Eine übergeordnete Grundlage für PR, dem der asymmetrische Ansatz untergeordnet sei, stellt laut Grunig (1992, S. 231ff) jedoch das zweiseitige symmetrische Modell dar. In wechselseitigen Prozessen integrieren kommunikationstreibende Unternehmen oder Gruppen das Feedback ihrer Umwelt in das eigene Handeln. Unternehmen und Zielgruppen passen sich also einander an und beeinflussen sich mithilfe von Verhandlungs- und Konfliktlösungsstrategien gegenseitig in ihren Verhaltensweisen und Einstellungen (vgl. Ries 2010, S. 58). Exzellente PR darf allerdings nicht so verstanden werden, dass der ausschließliche Einsatz eines einzigen Modells zum Erfolg führt. Vielmehr macht der situationsbezogene und ausgewogene Einsatz des gesamten Kommunikationsmix‘ den Unterschied. Die zweiseitigen Modelle werden dabei fokussiert eingesetzt und integrieren Publicity und Informationstätigkeit als nützliche Werkzeuge der Öffentlichkeitsarbeit. Die symmetrische PR sollte dabei die klare Vorrangstellung genießen, jedoch bei jeder sich bietenden Gelegenheit zugunsten der asymmetrischen PR in den Hintergrund treten, um die Position des Unternehmens im Beziehungsgeflecht zwischen PR-Betreiber und Zielgruppe zu verbessern.

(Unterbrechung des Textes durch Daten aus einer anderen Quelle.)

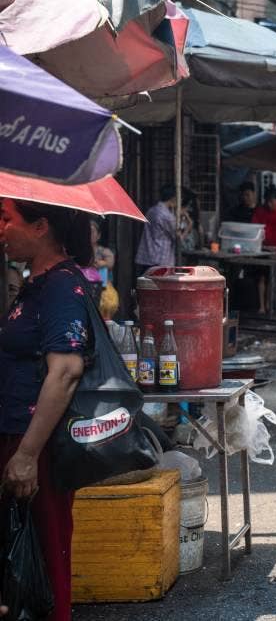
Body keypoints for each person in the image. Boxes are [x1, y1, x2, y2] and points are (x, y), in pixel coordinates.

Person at [0, 199, 96, 620]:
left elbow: (66, 371)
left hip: (36, 443)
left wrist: (26, 457)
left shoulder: (61, 285)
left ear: (40, 227)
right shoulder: (34, 282)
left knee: (43, 560)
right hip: (16, 434)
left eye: (7, 219)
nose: (1, 228)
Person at [135, 184, 189, 275]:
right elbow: (178, 237)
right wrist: (189, 225)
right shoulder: (167, 216)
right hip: (160, 258)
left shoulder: (152, 210)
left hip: (147, 255)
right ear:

Wer sich etwas ausführlicher mit diesem durchaus interessanten Ansatz beschäftigen möchte, dem sei angeraten, Denny's Blog zu besuchen. Er hat in diesem Artikel die beschriebenen vier Modelle nach Grunig und Hunt auf die interne Kommunikation im Projektmanagement umgemünzt.

In diesem Sinne.

Beste Grüße,
Julian


Quellen:
Grunig, J. (1992): Excellence in public relations and communication maganement. Hillsdale, NJ. Erlbaum. Kielholz, A. (2008): Online‐Kommunikation. Die Psychologie der neuen Medien für die Berufspraxis. Heidelberg. Springer Medien Verlag.
Lies, J. (2008): Public Relations. Ein Handbuch. Konstanz. UVK Verlagsgesellschaft mbH.
Ries, C. (2010): Public Relations und Mitarbeiterkommunikation von Wachstumsunternehmen. Untersuchung der Kommunikationskonzepte stark wachsender Unternehmen im deutschsprachigen Raum. Hamburg. Diplomica Verlag GmbH.
Ruisinger, D. (2007): Online Relations. Leitfaden für moderne PR im Netz. Stuttgart. Schäffer-Poeschel Verlag.